(Excerpt to read):
══════

For magazines and subscription boxes, log into each publisher's account and change the address there. Most major publishers have a "change of address" link in account settings. For Amazon, update your default shipping address in account settings and your saved addresses in the Amazon app - Amazon pulls from those, not from USPS NCOA. For FedEx and UPS, sign up for free FedEx Delivery Manager and UPS My Choice accounts at your new address; both let you reroute in-flight packages and update your default address on file.

How to Update Your Address With the IRS, DMV, and Banks After Filing

Filing the USPS forward is step one. The actual address update with the IRS, the state DMV, your bank, your employer, and your insurance happens separately, because none of those agencies are required to pull from NCOA automatically. Skipping this step is how people end up missing a tax refund check or a renewed driver's license. Work through this short list within the first 30 days after the move.

  • IRS: file Form 8822 (Change of Address) by mail or update through your IRS Online Account. See how to update your address with the IRS for the step-by-step.
  • State DMV: required within 10 to 30 days in most states; rules vary. Many states let you update online with just your driver's license number; others require a new license with the new address printed on it. Check your state's DMV site directly.
  • Banks and credit cards: update in each bank's app or website. This is also the place to update the billing address on file with each card, which is what merchants check at checkout.
  • Employer HR: update your W-2 mailing address before year-end. A W-2 that bounces back delays your tax filing in January.
  • Voter registration: required within 30 days in most states. Use vote.gov to find your state's registration portal.
  • Auto and homeowners insurance: required immediately; your rate is partly based on the address. A stale address can void a claim.
  • Social Security: update through your my Social Security account, especially if you receive benefits or are within a year of filing.

══════

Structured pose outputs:
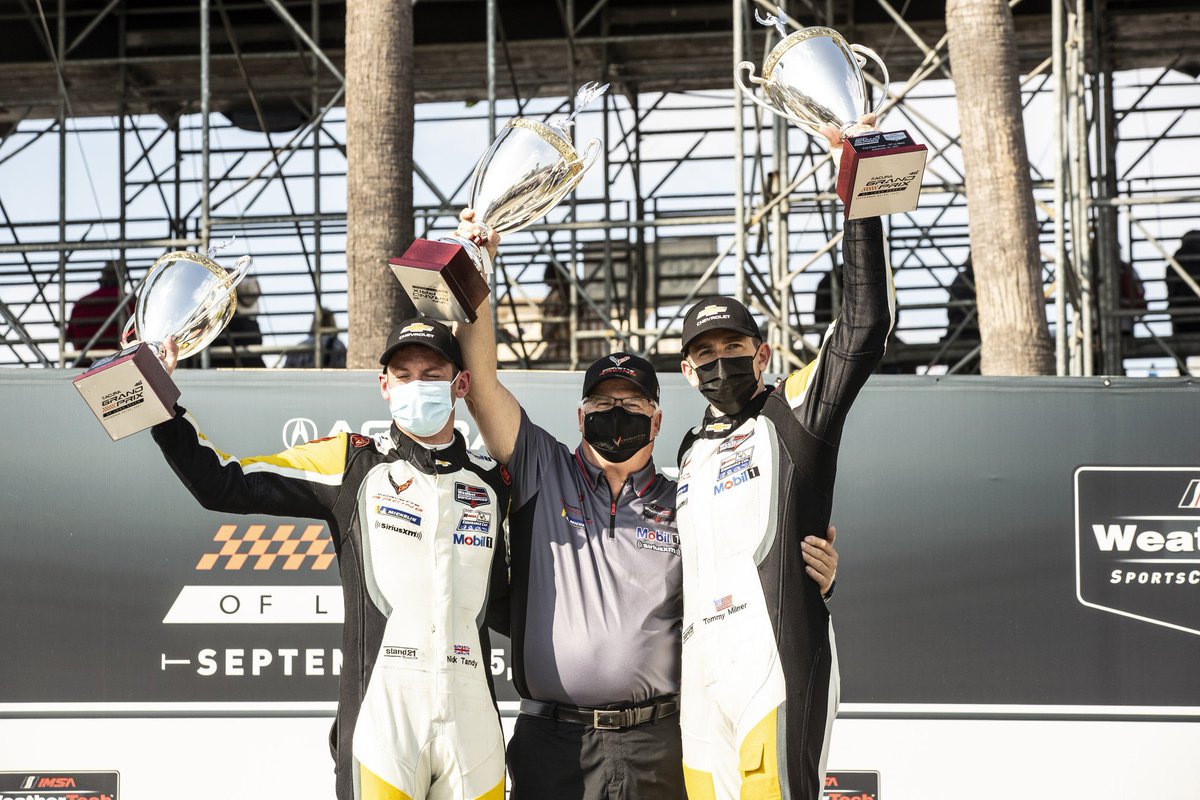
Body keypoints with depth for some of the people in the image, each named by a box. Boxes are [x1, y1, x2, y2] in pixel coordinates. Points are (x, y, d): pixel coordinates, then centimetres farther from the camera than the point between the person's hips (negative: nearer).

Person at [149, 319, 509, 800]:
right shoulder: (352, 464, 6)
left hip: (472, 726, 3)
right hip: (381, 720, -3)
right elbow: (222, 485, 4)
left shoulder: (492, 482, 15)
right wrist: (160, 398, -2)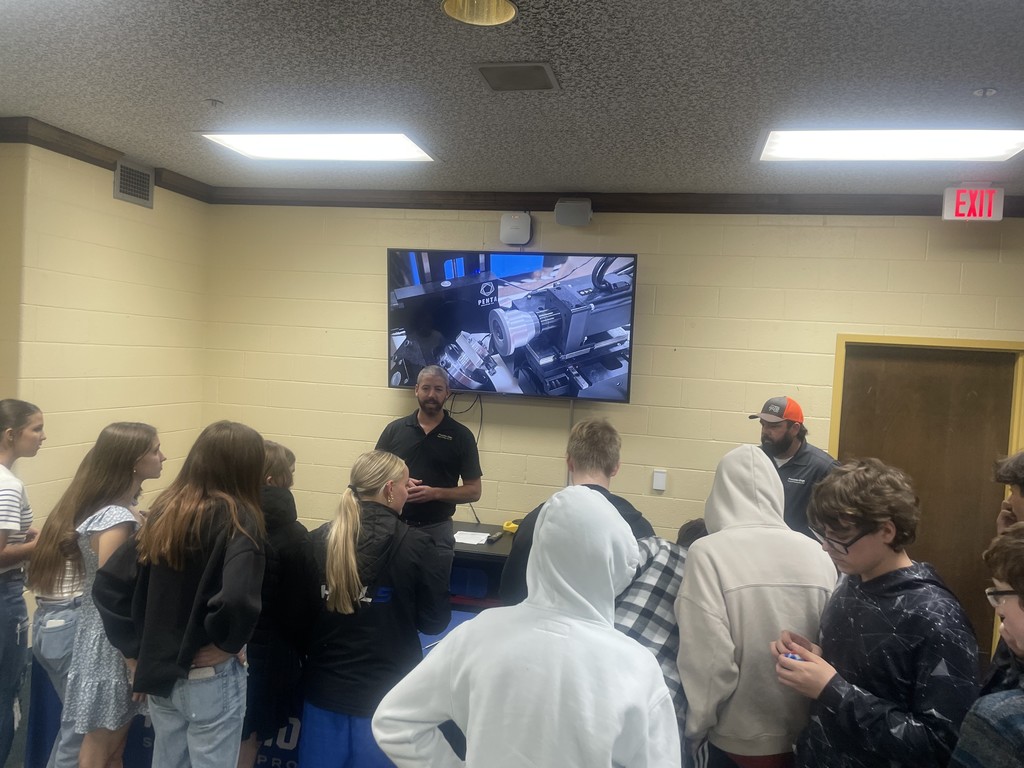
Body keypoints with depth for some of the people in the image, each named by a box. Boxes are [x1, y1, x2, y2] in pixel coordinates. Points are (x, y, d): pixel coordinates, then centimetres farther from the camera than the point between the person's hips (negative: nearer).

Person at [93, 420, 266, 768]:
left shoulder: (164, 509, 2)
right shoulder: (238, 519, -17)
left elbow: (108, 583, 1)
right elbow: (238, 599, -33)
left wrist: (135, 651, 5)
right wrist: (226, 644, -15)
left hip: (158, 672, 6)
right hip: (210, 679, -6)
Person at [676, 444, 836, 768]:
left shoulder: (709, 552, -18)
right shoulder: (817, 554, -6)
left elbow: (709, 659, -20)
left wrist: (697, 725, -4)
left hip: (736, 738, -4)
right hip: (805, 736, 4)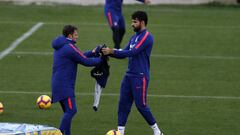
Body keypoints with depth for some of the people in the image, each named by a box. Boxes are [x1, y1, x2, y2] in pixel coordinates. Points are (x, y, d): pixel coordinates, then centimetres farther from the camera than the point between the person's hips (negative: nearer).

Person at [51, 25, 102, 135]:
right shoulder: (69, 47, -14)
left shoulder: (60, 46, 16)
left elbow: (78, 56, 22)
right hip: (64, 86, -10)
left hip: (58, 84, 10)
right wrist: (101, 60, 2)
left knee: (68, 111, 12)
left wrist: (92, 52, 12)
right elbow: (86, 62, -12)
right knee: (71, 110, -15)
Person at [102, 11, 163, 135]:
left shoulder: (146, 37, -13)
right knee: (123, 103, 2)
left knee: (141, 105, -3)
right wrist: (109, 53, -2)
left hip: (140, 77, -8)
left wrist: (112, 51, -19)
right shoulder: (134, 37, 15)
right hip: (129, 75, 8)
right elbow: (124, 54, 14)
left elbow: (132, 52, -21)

══════

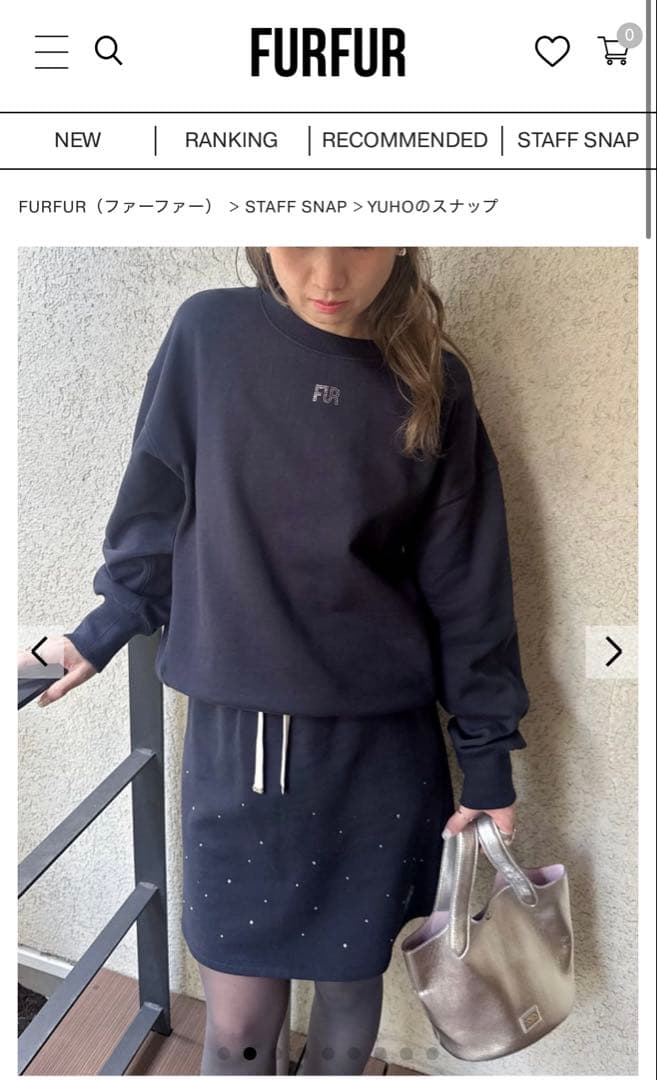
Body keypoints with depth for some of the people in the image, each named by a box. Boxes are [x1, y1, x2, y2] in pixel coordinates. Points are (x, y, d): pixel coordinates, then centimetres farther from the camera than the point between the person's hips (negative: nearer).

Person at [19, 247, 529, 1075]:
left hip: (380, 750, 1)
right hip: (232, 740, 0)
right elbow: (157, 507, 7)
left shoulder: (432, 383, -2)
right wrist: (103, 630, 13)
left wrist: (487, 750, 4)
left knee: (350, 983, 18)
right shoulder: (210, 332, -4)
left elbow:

══════

(What you need to do): Pick up the address-change guide after its last sentence and keep writing. You won't need the lines to do this.

(Response):
The USPS forward buys you a 12-month grace period to catch anything you miss on this list. After that, mail goes back to the original address. Build a checklist the day you file the forward and work through it over the first month.

Step-by-Step Guide

1

Search for the Official USPS Change-of-Address Form

1:35
Step 1: Search for the Official USPS Change-of-Address Form

Open Google and type 'usps mail forwarding' or 'usps change of address'. Look for the result with a moversguide.usps.com address - that's the real one. Click it.

Heads up on the ads at the top. Several scam sites buy ads that look like official USPS results and charge $20 to $40 to forward your mail. The actual USPS fee is $1.10. If the price you see is anything else, you're on the wrong site.

Tip

The safest move is to type usps.com directly into the address bar and click Mail & Shipping > Change My Address from the menu. That gets you straight to the official form without trusting search results.

2

Open the Official USPS Change-of-Address Page

2:05
Step 2: Open the Official USPS Change-of-Address Page

The landing page at moversguide.usps.com shows a banner that reads 'Official USPS Change-of-Address' along with a friendly cityscape illustration. This is the right place.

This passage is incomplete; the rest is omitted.